La Nouvelle Vague, et plus particulièrement les critiques des Cahiers du cinéma, semblent effectivement occuper dans le livre une place prépondérante, ses protagonistes ayant davantage marqué la critique avant de passer à la réalisation. Même si plusieurs chapitres sont consacrés à d’autres publications telles que les Lettes françaises, ou à d’autres critiques, le fil conducteur de ce livre reste l’évolution des Cahiers, la mise en place de la politique des auteurs dans un premier temps jusqu’à l’ouverture aux sciences sociales et l’éviction de Rohmer à la tête de la revue au  début des années 60. Cet aspect de la cinéphilie reste la moins surprenante, la plus attendue, bien que la documentation à l’appui réussisse à nous éclaircir sur des moments phares tels que la rédaction d’ « Une certaine tendance du cinéma français » de Truffaut, l’entretien que celui-ci réalisa avec Hitchcock et la sortie de la politique des auteurs.

A cette généalogie de la cinéphilie française, voire parisienne, viennent également se greffer des portraits de critiques dont la contribution à l’émulation autour des films fut considérable mais qui furent, à tort ou à raison, évincé par l’Histoire.
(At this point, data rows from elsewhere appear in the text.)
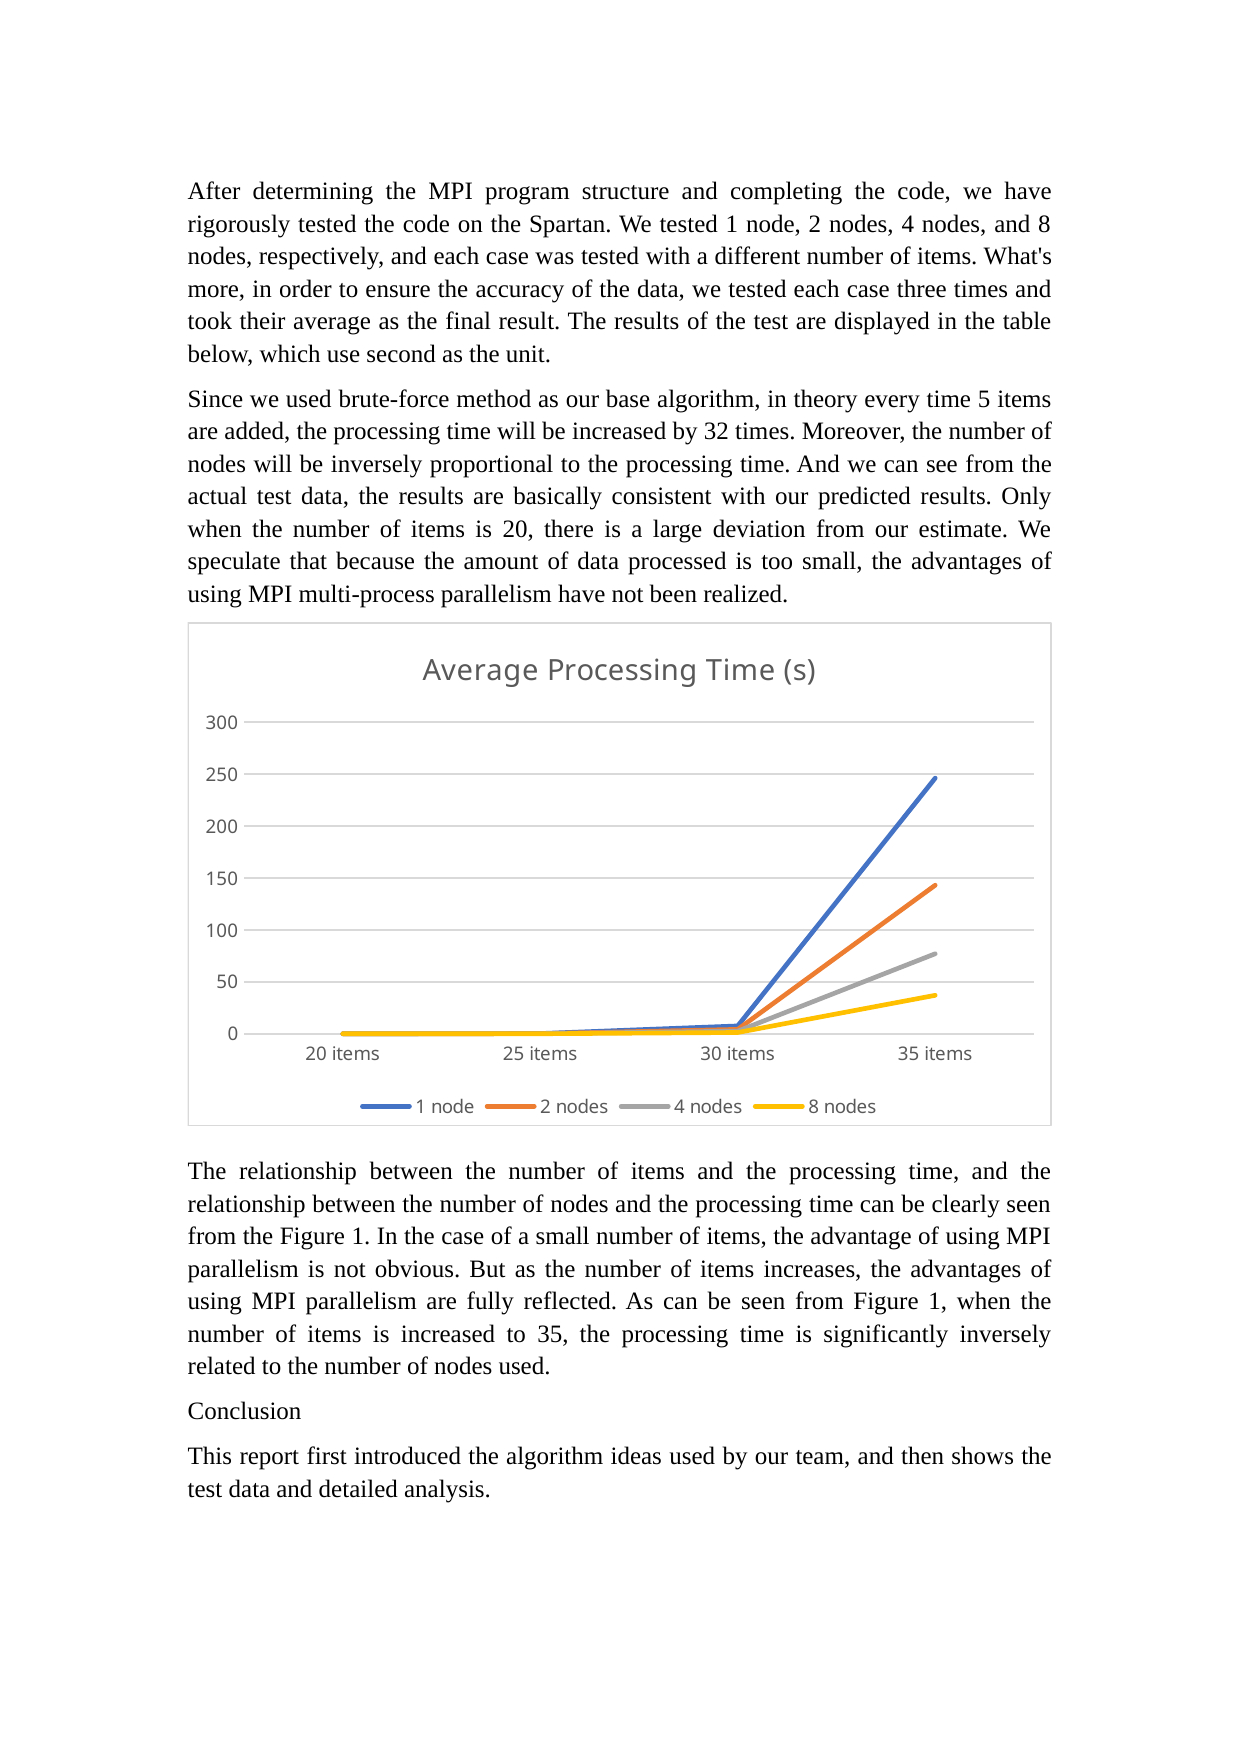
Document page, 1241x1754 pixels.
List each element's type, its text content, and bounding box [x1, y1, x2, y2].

text Since we used brute-force method as our base algorithm, in theory every time 5 items are added, the processing time will be increased by 32 times. Moreover, the number of nodes will be inversely proportional to the processing time. And we can see from the actual test data, the results are basically consistent with our predicted results. Only when the number of items is 20, there is a large deviation from our estimate. We speculate that because the amount of data processed is too small, the advantages of using MPI multi-process parallelism have not been realized. [187, 382, 1053, 609]
text Conclusion [187, 1394, 1053, 1427]
text After determining the MPI program structure and completing the code, we have rigorously tested the code on the Spartan. We tested 1 node, 2 nodes, 4 nodes, and 8 nodes, respectively, and each case was tested with a different number of items. What's more, in order to ensure the accuracy of the data, we tested each case three times and took their average as the final result. The results of the test are displayed in the table below, which use second as the unit. [187, 174, 1053, 369]
text The relationship between the number of items and the processing time, and the relationship between the number of nodes and the processing time can be clearly seen from the Figure 1. In the case of a small number of items, the advantage of using MPI parallelism is not obvious. But as the number of items increases, the advantages of using MPI parallelism are fully reflected. As can be seen from Figure 1, when the number of items is increased to 35, the processing time is significantly inversely related to the number of nodes used. [187, 1154, 1053, 1382]
text This report first introduced the algorithm ideas used by our team, and then shows the test data and detailed analysis. [187, 1439, 1053, 1504]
C’est alors que le livre de De Baeque prend tout son relief, au-delà du souvenir de ces classiques que sont Bazin, Truffaut, Godard, Rohmer et Rivette. Orientations politiques, choix esthétiques, parcours académiques et tempéraments des uns et des autres nous font revivre l’esprit du temps, le climat intellectuel de l’après-guerre mais aussi les différentes façons d’être critiques de cinéma. En tant qu’idéologue qui officiait aux Lettres françaises après l’ancrage définitif de la revue à l’extrême gauche, Georges Sadoul fut une figure emblématique de l’intellectuel communiste et stalinien qui n’eut aucun scrupule à renier le cinéma hollywoodien, alors vénéré par les hitchcocko-hawksiens pour qui la mise en scène devait révéler une vérité du réalisateur, contrairement aux films de scénaristes à la française. Hollywood n’était pour Sadoul que déchéance et seul un cinéma soviétique à thème, engagé, ne pouvait constituer une alternative valable. Au-delà du cinéphile, De Baeque nous dresse également un portrait de l’historien érudit, de l’intellectuel communiste engagé qui fut amené, comme beaucoup d’autres camarades, à effectuer plusieurs voyages au pays du « Petit père des peuples »  et qui n’hésita pas à amender son Histoire générale du cinéma en fonction des nécessités idéologiques. La polémique autour du cinéma stalinien fut à l’époque un élément constitutif de la cinéphilie française qui força chacun à se positionner. La cinéphilie comme positionnement actif trouva à se manifester entre autres lors de la « crise fullerienne », au sujet de certains films de Samuel Fuller défendu par Truffaut et les « jeunes turcs » , qui firent dire à Sadoul que ces derniers étaient essentiellement « anti-rouges et néo-formalistes », une accusation sans lien apparent mais pleine de sens à une époque où l’accent porté sur la mise en scène au dépend d’un engagement thématique, généralement de gauche, représentait un désengagement politique suspect.